レンタル彼氏–恋策–
「来年になったら本格的に就活しないといけなくなるし、行くなら今のうちかなって。大学祭終わればサークルや同好会の活動も落ち着くし、付き合ってから全然そういうイベントっぽいことしてあげられなかったから」
「そんなの気にしなくていいのに……。それに、大学祭の後は大事な用事があって、旅行は無理かもしれないんだ」
優にはまだ話せていなかった、心晴のことを簡潔に話した。
「心晴んちの引っ越しがちょうど大学祭の直後で、荷物運びとか手伝う約束してるの。そのまま向こうに行って、数日向こうに泊まらせてもらう予定で……」
手伝いたいというのはもちろんだけど、それは心晴のお願いでもあった。お母さんと一緒とはいえ、よく知らない土地で暮らすことはやっぱり不安だと心晴は言ってた。でも、引っ越し後からしばらく私が泊まれば、新しい土地でやっていく心の準備もできそうだと喜んでくれた。
「ごめんね、優。
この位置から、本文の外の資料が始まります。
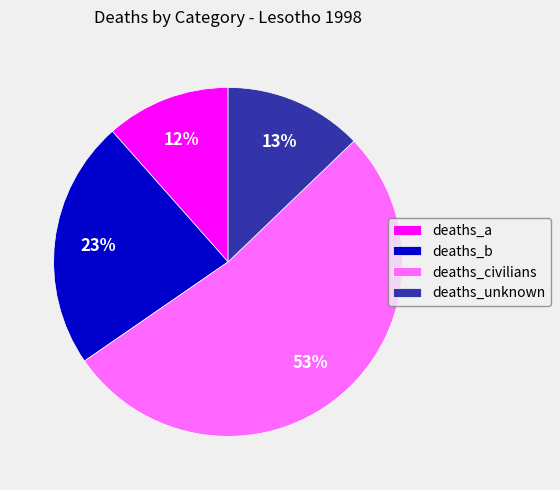

Which slice is the smallest?

deaths_a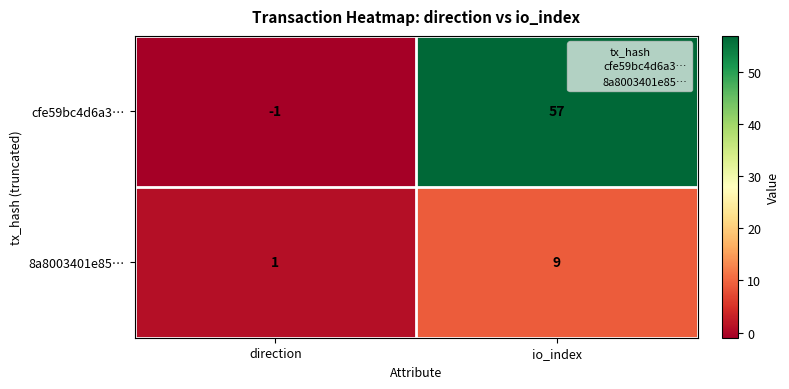

At which category is the sum across all series the highest?

io_index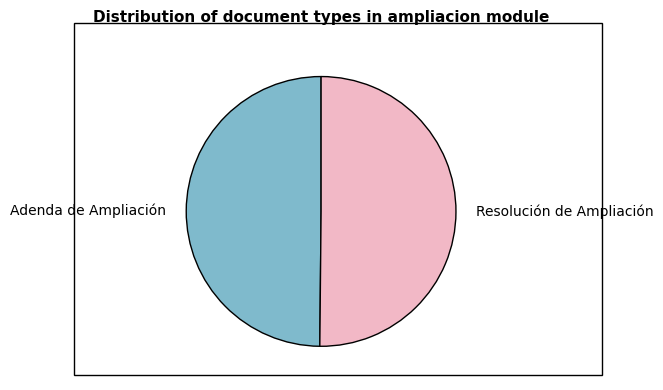

The Resolución de Ampliación slice represents 50% of the pie. True or false?

True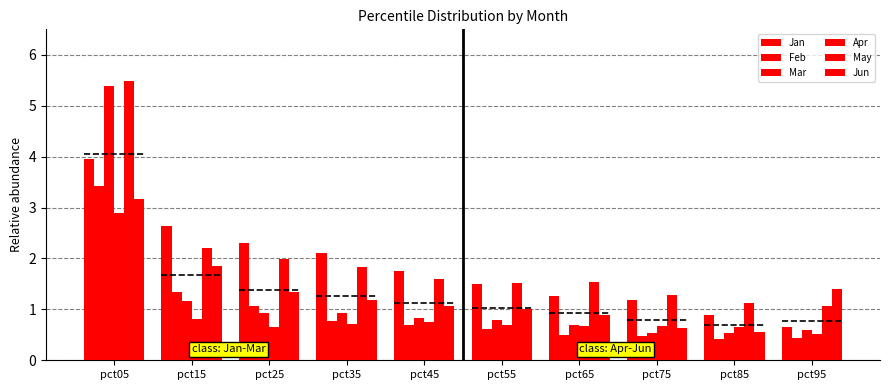

The Jan series shows 2.8 at pct35. True or false?

False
旅行の提案はホントに嬉しいけど、出来る限りのことで今は心晴のこと支えたいんだ。今同じバイト先にいる彼氏とも遠距離恋愛になるから寂しいと思うし……」
「そうなんだ。心晴ちゃん大変だったんだね。分かったよ。今は心晴ちゃんのことだけ考えてあげて」
「ありがとう…!」
優には申し訳ないけど、ホッとした。それは、心晴の手伝いを認めてもらえたことに対してではなく、優と旅行に行かずにすむという安堵だったのに、私は自覚しようとせず、本音を曖昧にした。
その感情と向き合ってしまったら、今の平穏な生活がガラリと変わってしまう気がして……。